(Task goal)
Find and copy each line of the records where the string "göre" shows up.

(Stored items)
┌──

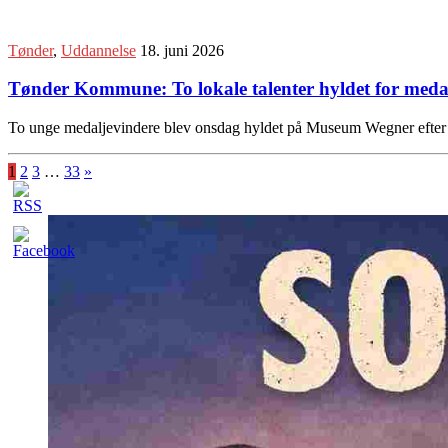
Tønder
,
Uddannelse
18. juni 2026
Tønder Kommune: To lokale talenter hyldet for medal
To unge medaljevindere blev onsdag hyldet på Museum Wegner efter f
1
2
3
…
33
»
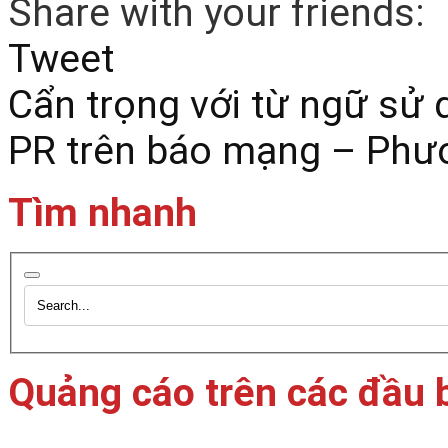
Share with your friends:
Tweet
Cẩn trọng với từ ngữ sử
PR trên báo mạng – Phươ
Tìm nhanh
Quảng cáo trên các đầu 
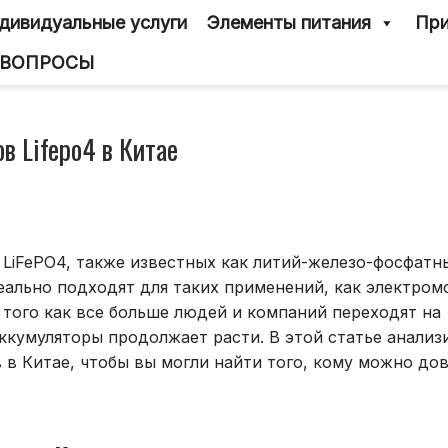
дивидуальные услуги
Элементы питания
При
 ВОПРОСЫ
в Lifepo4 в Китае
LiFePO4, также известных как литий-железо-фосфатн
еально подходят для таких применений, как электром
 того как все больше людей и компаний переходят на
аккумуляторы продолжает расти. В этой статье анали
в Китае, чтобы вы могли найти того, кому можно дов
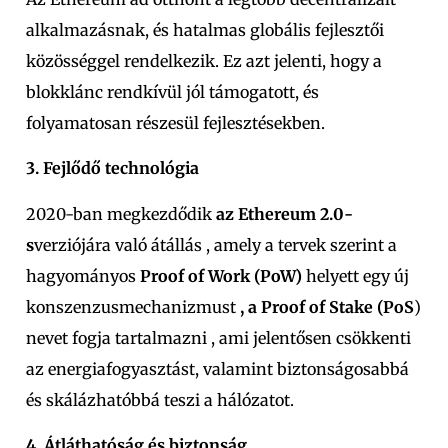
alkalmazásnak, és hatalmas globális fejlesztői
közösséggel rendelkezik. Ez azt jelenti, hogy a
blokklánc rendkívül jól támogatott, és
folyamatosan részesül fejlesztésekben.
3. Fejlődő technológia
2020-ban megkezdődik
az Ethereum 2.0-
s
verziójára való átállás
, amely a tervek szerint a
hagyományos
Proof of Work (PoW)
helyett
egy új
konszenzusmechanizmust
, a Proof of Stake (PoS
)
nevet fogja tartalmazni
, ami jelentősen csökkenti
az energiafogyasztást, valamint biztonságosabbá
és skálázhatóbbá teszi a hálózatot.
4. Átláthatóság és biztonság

└──
┌──

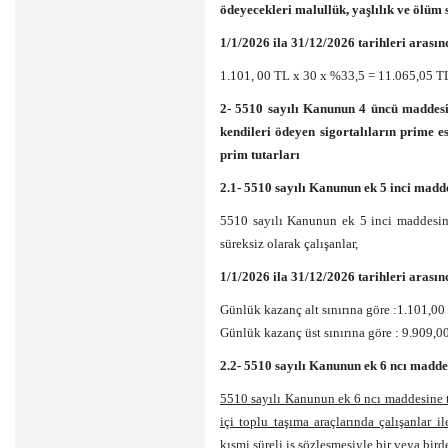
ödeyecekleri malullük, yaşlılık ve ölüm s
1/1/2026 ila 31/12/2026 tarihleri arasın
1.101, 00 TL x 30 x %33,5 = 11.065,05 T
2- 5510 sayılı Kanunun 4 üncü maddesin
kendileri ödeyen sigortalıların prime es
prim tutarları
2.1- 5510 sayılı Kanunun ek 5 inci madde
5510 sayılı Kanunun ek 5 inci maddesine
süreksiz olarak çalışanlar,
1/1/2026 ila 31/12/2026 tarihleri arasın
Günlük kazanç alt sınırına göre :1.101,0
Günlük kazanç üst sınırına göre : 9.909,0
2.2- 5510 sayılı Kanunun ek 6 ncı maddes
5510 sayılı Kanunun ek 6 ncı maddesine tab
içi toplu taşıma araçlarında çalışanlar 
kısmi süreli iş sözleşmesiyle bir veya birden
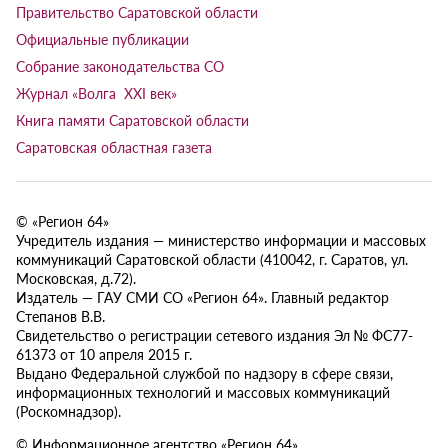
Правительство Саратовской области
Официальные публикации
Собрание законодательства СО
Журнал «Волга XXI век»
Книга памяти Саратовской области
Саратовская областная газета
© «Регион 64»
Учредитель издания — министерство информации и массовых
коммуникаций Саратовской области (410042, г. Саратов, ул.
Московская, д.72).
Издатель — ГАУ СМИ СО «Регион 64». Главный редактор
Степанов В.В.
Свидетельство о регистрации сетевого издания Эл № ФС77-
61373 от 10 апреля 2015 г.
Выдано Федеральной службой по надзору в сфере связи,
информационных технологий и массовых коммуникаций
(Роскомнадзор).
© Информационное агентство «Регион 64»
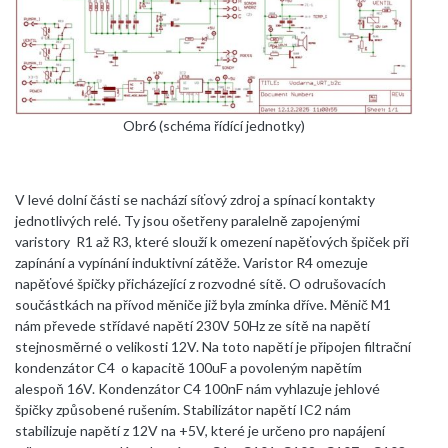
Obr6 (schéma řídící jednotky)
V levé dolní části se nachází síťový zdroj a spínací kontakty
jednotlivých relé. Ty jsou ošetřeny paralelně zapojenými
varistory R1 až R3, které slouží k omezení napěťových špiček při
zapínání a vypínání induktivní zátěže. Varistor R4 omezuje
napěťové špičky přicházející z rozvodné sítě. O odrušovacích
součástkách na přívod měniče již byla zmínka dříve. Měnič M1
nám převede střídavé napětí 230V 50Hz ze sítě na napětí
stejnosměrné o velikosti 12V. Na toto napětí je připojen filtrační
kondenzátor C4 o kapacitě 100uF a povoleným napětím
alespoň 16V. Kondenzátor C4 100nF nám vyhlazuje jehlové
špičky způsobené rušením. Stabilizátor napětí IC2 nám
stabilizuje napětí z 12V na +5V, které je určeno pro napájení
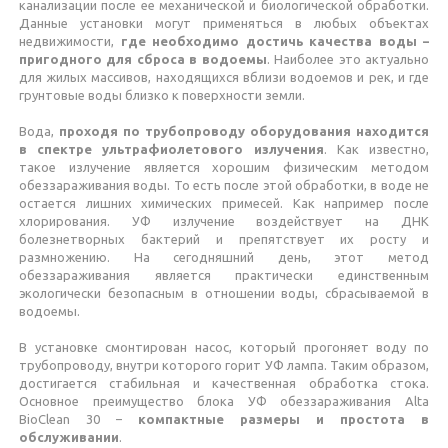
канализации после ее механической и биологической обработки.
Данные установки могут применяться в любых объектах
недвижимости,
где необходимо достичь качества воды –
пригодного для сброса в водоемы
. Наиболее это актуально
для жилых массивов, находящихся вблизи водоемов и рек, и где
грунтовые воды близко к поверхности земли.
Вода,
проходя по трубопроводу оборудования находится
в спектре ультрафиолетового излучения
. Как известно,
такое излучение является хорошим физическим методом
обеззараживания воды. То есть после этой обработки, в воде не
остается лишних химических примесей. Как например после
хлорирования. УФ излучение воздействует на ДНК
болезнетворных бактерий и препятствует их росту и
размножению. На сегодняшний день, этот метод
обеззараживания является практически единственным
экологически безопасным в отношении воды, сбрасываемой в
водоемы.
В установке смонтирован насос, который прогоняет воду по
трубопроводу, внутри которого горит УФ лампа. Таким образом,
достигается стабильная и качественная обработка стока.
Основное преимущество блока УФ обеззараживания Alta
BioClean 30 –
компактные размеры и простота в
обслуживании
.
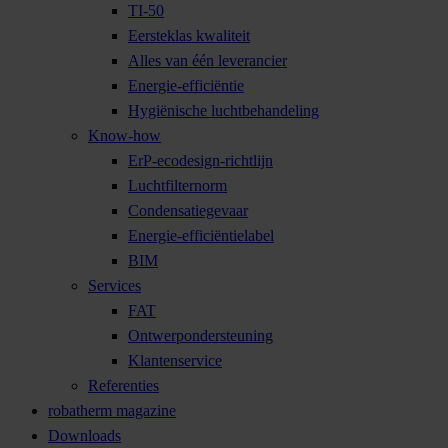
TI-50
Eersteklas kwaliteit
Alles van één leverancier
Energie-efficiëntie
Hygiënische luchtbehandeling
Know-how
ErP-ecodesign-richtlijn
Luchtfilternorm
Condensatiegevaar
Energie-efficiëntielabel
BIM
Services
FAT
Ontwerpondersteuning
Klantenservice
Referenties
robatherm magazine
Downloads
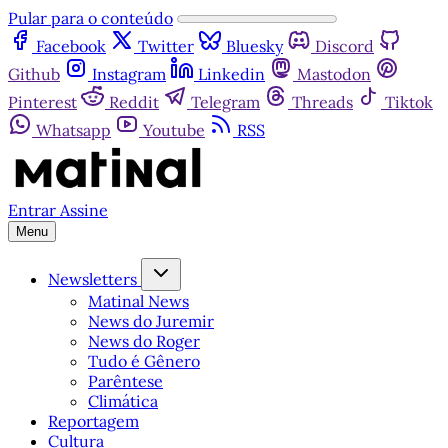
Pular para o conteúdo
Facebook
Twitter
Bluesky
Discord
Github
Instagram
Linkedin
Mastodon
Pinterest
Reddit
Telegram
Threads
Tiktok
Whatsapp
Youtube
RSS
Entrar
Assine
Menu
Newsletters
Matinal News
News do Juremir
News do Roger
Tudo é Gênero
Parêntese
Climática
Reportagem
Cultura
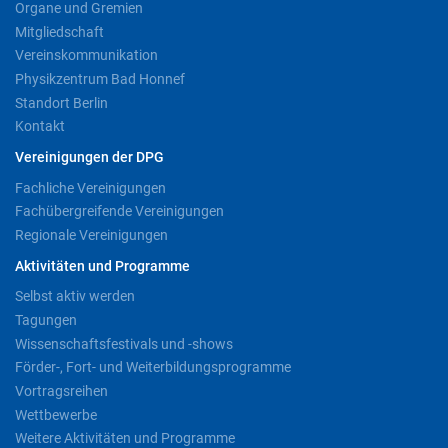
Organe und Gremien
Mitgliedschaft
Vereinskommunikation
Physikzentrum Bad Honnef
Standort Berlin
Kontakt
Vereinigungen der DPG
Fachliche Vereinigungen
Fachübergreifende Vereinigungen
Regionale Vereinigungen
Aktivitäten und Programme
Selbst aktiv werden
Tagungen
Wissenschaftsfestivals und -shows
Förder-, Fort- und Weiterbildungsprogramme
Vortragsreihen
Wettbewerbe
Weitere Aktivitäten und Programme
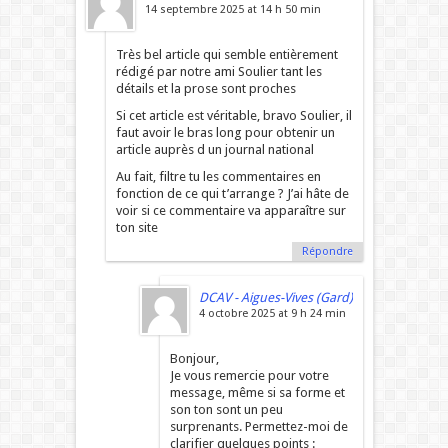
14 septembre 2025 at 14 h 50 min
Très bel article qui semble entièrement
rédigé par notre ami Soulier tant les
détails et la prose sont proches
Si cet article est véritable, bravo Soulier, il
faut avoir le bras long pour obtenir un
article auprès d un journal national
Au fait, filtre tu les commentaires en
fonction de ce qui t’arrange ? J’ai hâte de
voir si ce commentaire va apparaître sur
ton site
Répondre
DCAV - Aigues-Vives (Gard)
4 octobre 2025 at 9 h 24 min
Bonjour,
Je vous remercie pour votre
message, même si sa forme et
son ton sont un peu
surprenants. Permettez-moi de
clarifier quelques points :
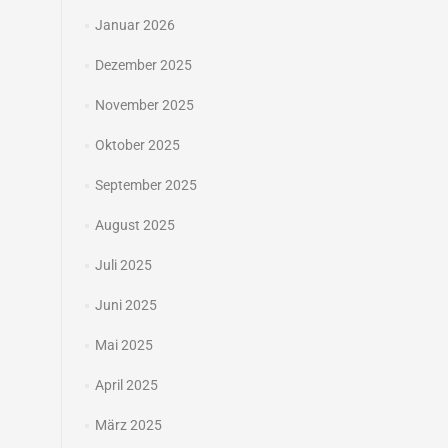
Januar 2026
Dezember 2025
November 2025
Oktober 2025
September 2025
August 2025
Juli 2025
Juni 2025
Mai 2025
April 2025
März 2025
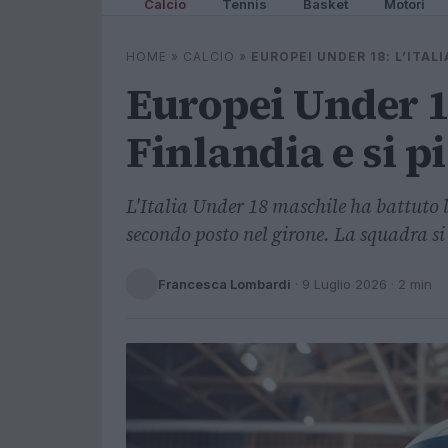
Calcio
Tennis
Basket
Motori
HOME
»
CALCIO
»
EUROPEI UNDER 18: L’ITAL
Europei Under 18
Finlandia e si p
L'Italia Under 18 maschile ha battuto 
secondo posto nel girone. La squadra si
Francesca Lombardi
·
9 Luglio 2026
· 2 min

└──

(Problem solution)
Günlük kazanç alt sınırına göre :1.101,0
Günlük kazanç üst sınırına göre : 9.909,0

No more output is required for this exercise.